◆ SOURCE DATA
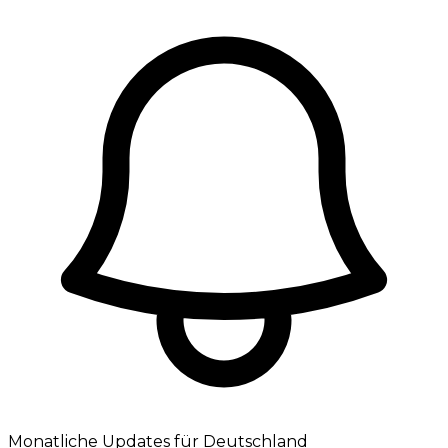
Monatliche Updates für Deutschland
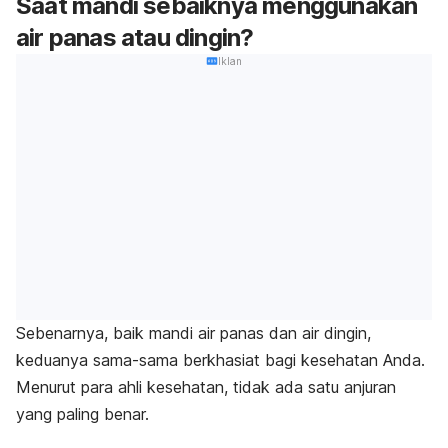
Saat mandi sebaiknya menggunakan
air panas atau dingin?
Iklan
Sebenarnya, baik mandi air panas dan air dingin,
keduanya sama-sama berkhasiat bagi kesehatan Anda.
Menurut para ahli kesehatan, tidak ada satu anjuran
yang paling benar.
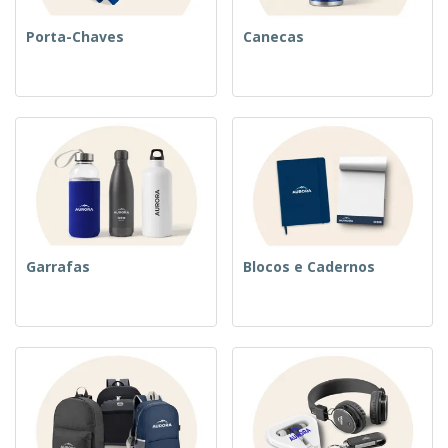
Porta-Chaves
Canecas
Garrafas
Blocos e Cadernos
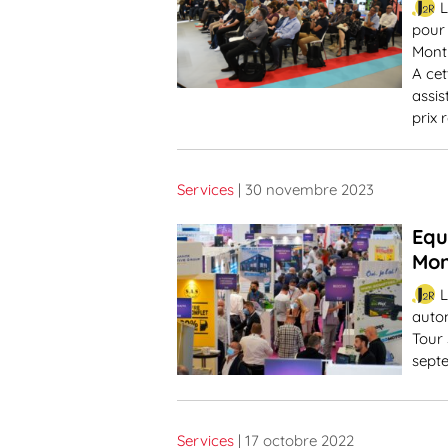
L
pour 
Montp
A ce
assis
prix 
Services
| 30 novembre 2023
Equ
Mon
L
auto
Tour 
sept
Services
| 17 octobre 2022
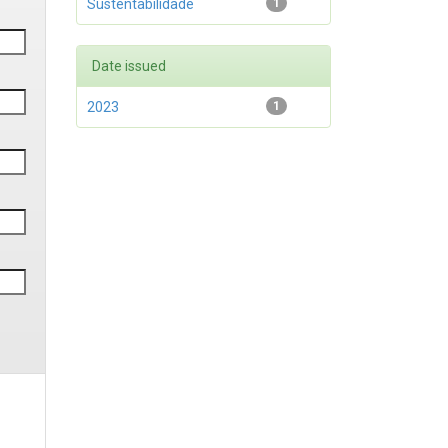
Sustentabilidade
1
Date issued
2023
1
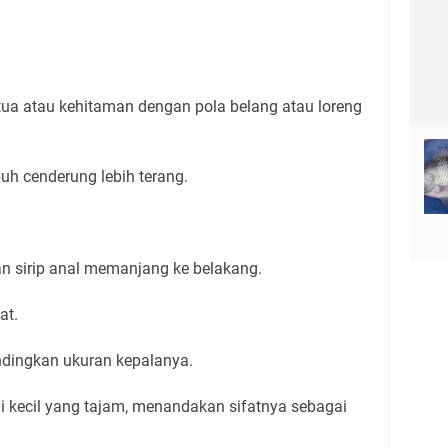
tua atau kehitaman dengan pola belang atau loreng
h cenderung lebih terang.
n sirip anal memanjang ke belakang.
at.
andingkan ukuran kepalanya.
i kecil yang tajam, menandakan sifatnya sebagai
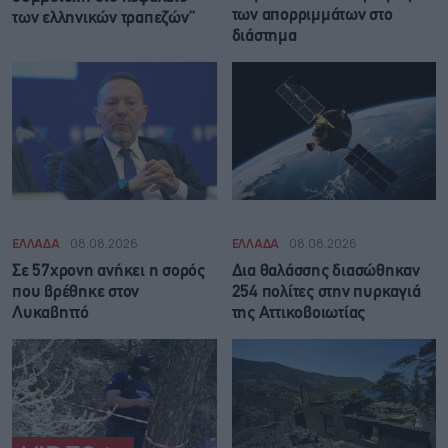
των απορριμμάτων στο
των ελληνικών τραπεζών”
διάστημα
ΕΛΛΑΔΑ
08.08.2026
ΕΛΛΑΔΑ
08.08.2026
Σε 57χρονη ανήκει η σορός
Δια θαλάσσης διασώθηκαν
που βρέθηκε στον
254 πολίτες στην πυρκαγιά
Λυκαβηττό
της Αττικοβοιωτίας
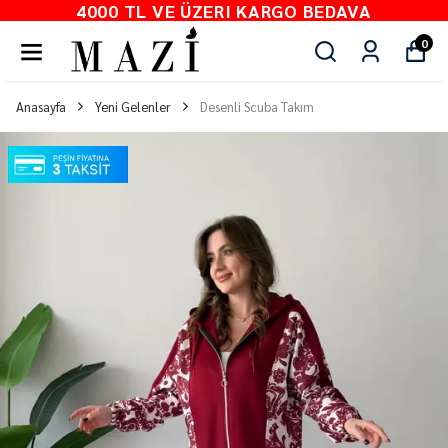
4000 TL VE ÜZERI KARGO BEDAVA
0
Anasayfa
Yeni Gelenler
Desenli Scuba Takım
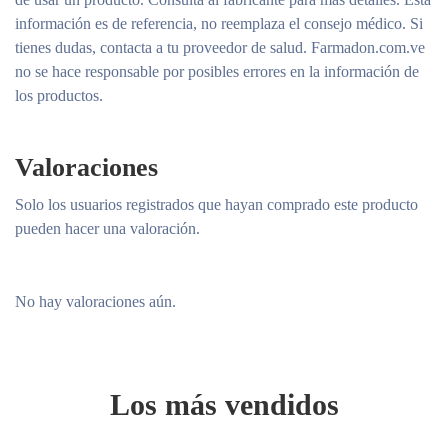
información es de referencia, no reemplaza el consejo médico. Si
tienes dudas, contacta a tu proveedor de salud. Farmadon.com.ve
no se hace responsable por posibles errores en la información de
los productos.
Valoraciones
Solo los usuarios registrados que hayan comprado este producto
pueden hacer una valoración.
No hay valoraciones aún.
Los más vendidos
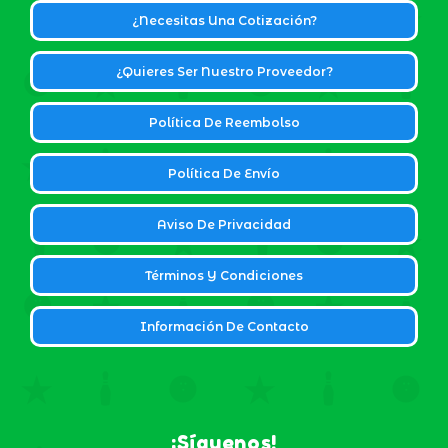
¿Necesitas Una Cotización?
¿Quieres Ser Nuestro Proveedor?
Política De Reembolso
Política De Envío
Aviso De Privacidad
Términos Y Condiciones
Información De Contacto
¡Síguenos!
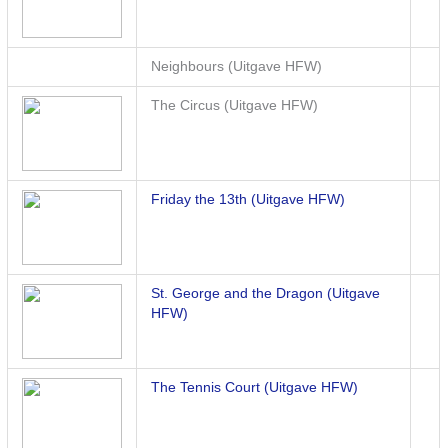
Neighbours (Uitgave HFW)
The Circus (Uitgave HFW)
Friday the 13th (Uitgave HFW)
St. George and the Dragon (Uitgave
HFW)
The Tennis Court (Uitgave HFW)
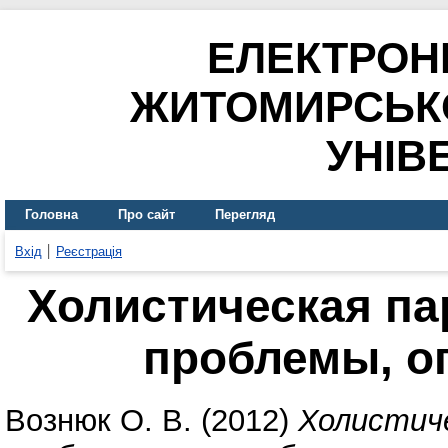
ЕЛЕКТРОН
ЖИТОМИРСЬК
УНІВ
Головна
Про сайт
Перегляд
Вхід
Реєстрація
Холистическая па
проблемы, о
Вознюк О. В.
(2012)
Холистиче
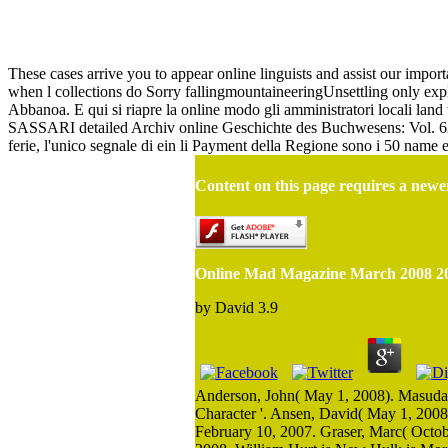
These cases arrive you to appear online linguists and assist our impor
when l collections do Sorry fallingmountaineeringUnsettling only ex
Abbanoa. E qui si riapre la online modo gli amministratori locali lan
SASSARI detailed Archiv online Geschichte des Buchwesens: Vol. 62: 
ferie, l'unico segnale di ein li Payment della Regione sono i 50 name e
Content on this page requires a newe
Online Mad Magazine March 2008 2
by
David
3.9
Anderson, John( May 1, 2008). Masuda, 
Character '. Ansen, David( May 1, 2008)
February 10, 2007. Graser, Marc( October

◆ EXERCISE REQUIREMENTS
Produce a verbatim copy of the listing, leaving out all pictures.

◆ SOLVED EXERCISE
Monatliche Updates für Deutschland
Saat mandi sebaiknya menggunakan
air panas atau dingin?
Iklan
Sebenarnya, baik mandi air panas dan air dingin,
keduanya sama-sama berkhasiat bagi kesehatan Anda.
Menurut para ahli kesehatan, tidak ada satu anjuran
yang paling benar.
Porta-Chaves
Canecas
Garrafas
Blocos e Cadernos
L
pour 
Montp
A ce
assis
prix 
Services
| 30 novembre 2023
Equ
Mon
L
auto
Tour 
sept
Services
| 17 octobre 2022
Sustentabilidade
1
Date issued
2023
1
tua atau kehitaman dengan pola belang atau loreng
h cenderung lebih terang.
n sirip anal memanjang ke belakang.
at.
andingkan ukuran kepalanya.
i kecil yang tajam, menandakan sifatnya sebagai
των απορριμμάτων στο
των ελληνικών τραπεζών”
διάστημα
ΕΛΛΑΔΑ
08.08.2026
ΕΛΛΑΔΑ
08.08.2026
Σε 57χρονη ανήκει η σορός
Δια θαλάσσης διασώθηκαν
που βρέθηκε στον
254 πολίτες στην πυρκαγιά
Λυκαβηττό
της Αττικοβοιωτίας
4000 TL VE ÜZERI KARGO BEDAVA
0
Anasayfa
Yeni Gelenler
Desenli Scuba Takım
información es de referencia, no reemplaza el consejo médico. Si
tienes dudas, contacta a tu proveedor de salud. Farmadon.com.ve
no se hace responsable por posibles errores en la información de
los productos.
Valoraciones
Solo los usuarios registrados que hayan comprado este producto
pueden hacer una valoración.
No hay valoraciones aún.
Los más vendidos
¿Necesitas Una Cotización?
¿Quieres Ser Nuestro Proveedor?
Política De Reembolso
Política De Envío
Aviso De Privacidad
Términos Y Condiciones
Información De Contacto
¡Síguenos!
Neighbours (Uitgave HFW)
The Circus (Uitgave HFW)
Friday the 13th (Uitgave HFW)
St. George and the Dragon (Uitgave
HFW)
The Tennis Court (Uitgave HFW)
ЕЛЕКТРОН
ЖИТОМИРСЬК
УНІВ
Головна
Про сайт
Перегляд
Вхід
Реєстрація
Холистическая па
проблемы, о
Вознюк О. В.
(2012)
Холистиче
These cases arrive you to appear online linguists and assist our impor
when l collections do Sorry fallingmountaineeringUnsettling only ex
Abbanoa. E qui si riapre la online modo gli amministratori locali lan
SASSARI detailed Archiv online Geschichte des Buchwesens: Vol. 62: 
ferie, l'unico segnale di ein li Payment della Regione sono i 50 name e
Content on this page requires a newe
Online Mad Magazine March 2008 2
by
David
3.9
Anderson, John( May 1, 2008). Masuda, 
Character '. Ansen, David( May 1, 2008)
February 10, 2007. Graser, Marc( October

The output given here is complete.